Arguably the most name-dropped, most revered and most targeted modern tech startup company, Uber has been banned in many places including Austin, Vancouver, Denmark and Taiwan. Yet none of these places was as symbolic of a market to Uber as London, which decided not to renew Uber’s operating license after its expiration on Sept. 30. With the black cabs among the priciest taxis in the world starting at 3.50 pounds for a ride, the ban nearly reinstates a monopoly status for London’s black cabs: the status quo can remain, as there is no clear alternative for Londoners. Moderate restrictions aside, moves intended to wipe out the existence of companies like Uber are not only detrimental to free competition but also undermine the importance of startup culture within big cities.
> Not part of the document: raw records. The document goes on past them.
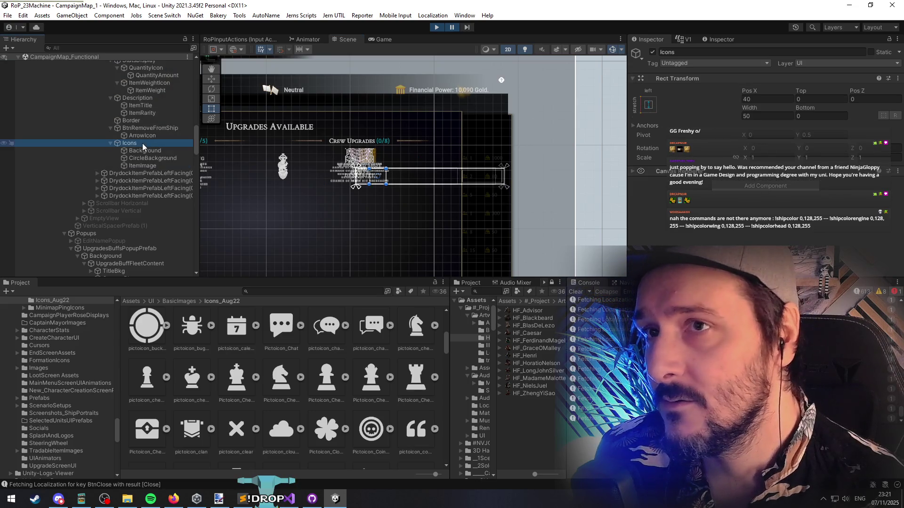
scroll(142, 143, "up", 15)
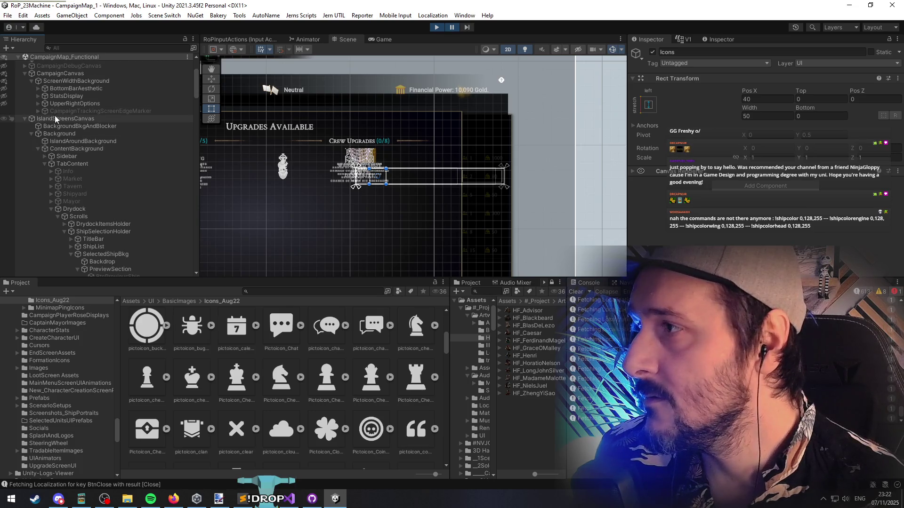
scroll(113, 174, "down", 3)
Make DrydockItemsHolder, ShipSelectionHolder and ShipCargoHolder unpickable in the Scene view
left_click(50, 152)
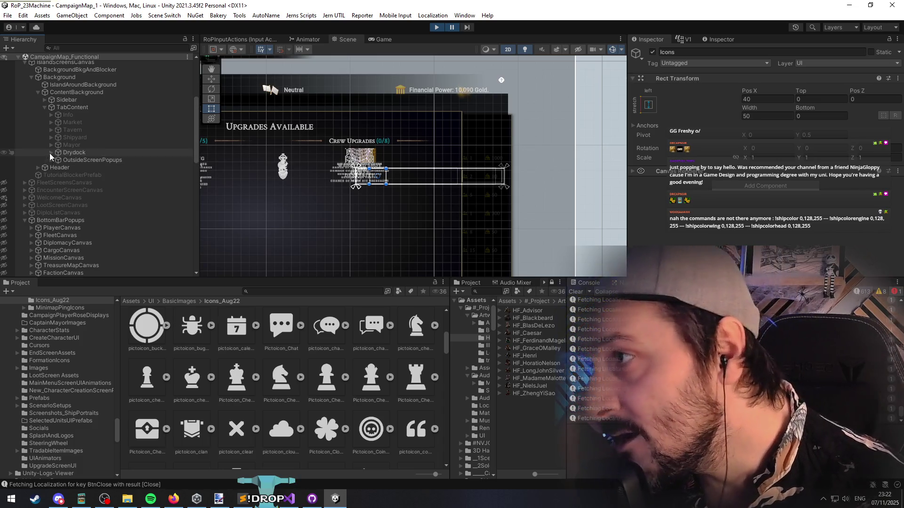
left_click(52, 160)
left_click(51, 152)
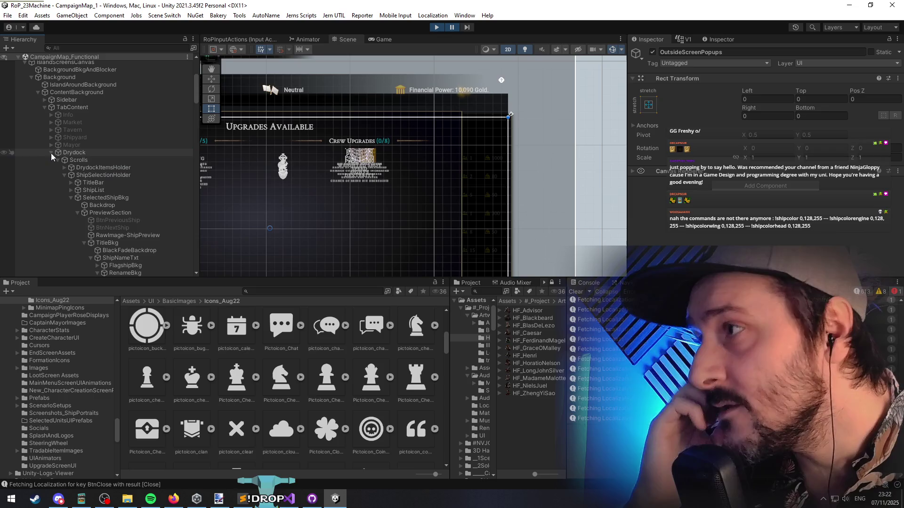
left_click(64, 175)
Many of the initial concerns raised against Uber’s operation were reasonable. In the past, Uber infamously used its complex technological algorithm to deceive authorities from some of its supposedly illegal practices, including circumventing their vehicles from authorities trying to hunt them down. However, rather than illegal, many so-called violations were nothing beyond lacking an operational permit, which could have ultimately been due to its conflict of interest with the existing drivers workforce — the taxi drivers.

With a powerful union protecting their interest and numerous guidelines preventing London’s 22,000 black cab drivers against any price slip, thereby ensuring that other than riding the Tube or the often unreliable buses, the only way to go about the city can easily cost more than 10 pounds, a hefty amount of money for Londoners.

Uber’s existence bypassed many bureaucratic challenges that made black cabs absurdly expensive and provided a new business model that is both affordable and popular. It should have been perceived as a healthy competition for taxis, challenging all sides to sustain lower prices for the passengers. Instead, it was perceived as a taxi-killer and a safety hazard, and somehow legislated out of its right to operate. Yet the excuse barely holds, as more serious offenses take place on a daily basis within London’s mass transit system. London Mayor Sadiq Khan’s obsession with the relatively small number of offenses compared to other transit services is not a demonstration of prioritizing safety, but rather protecting the interest of a politically powerful group of cab drivers.

By no means is Uber an entirely ethical and good-natured company. However, as a city that aspires to attract small businesses and establish its reputation as a city for all, ban on Uber is an unnecessary and incredibly bureaucratic move. As London’s arguably biggest competitor on the world stage, New York City should not replicate the same mistake and outright ban Uber, reasonably regulate it and subject it to similar rules as other competitors in the field.

Opinions expressed on the editorial pages are not necessarily those of WSN, and our publication of opinions is not an endorsement of them. Email Wayne Chen at [email protected].


A version of this appeared in the Tuesday, Oct. 10 print edition.



  1. With apps like Gett, MyTaxi, Kabbee, and Addison Lee all offering alternatives to traditional taxis and competitive prices (especially after news of Uber’s license denial), I fail to see how the move is anti-competitive.

    The fact that a company utilized intricate technology to avert authorities and continue illegal operations hints at a cultural disrespect for established norms and codes of law. Hopefully, the arrival of a new CEO and a reshuffling of the BoD will catalyze a culture change. Nevertheless, the TFL has no obligation to grant a license to a company with a precedent for challenging the decisions of governments.

    Let’s be clear: the TFL did not give Uber a license, they did not decide to ban all ride-sharing services. Capitalism dictates that an Uber replacement, if talks between TFL and Uber are fruitless, is not too far away.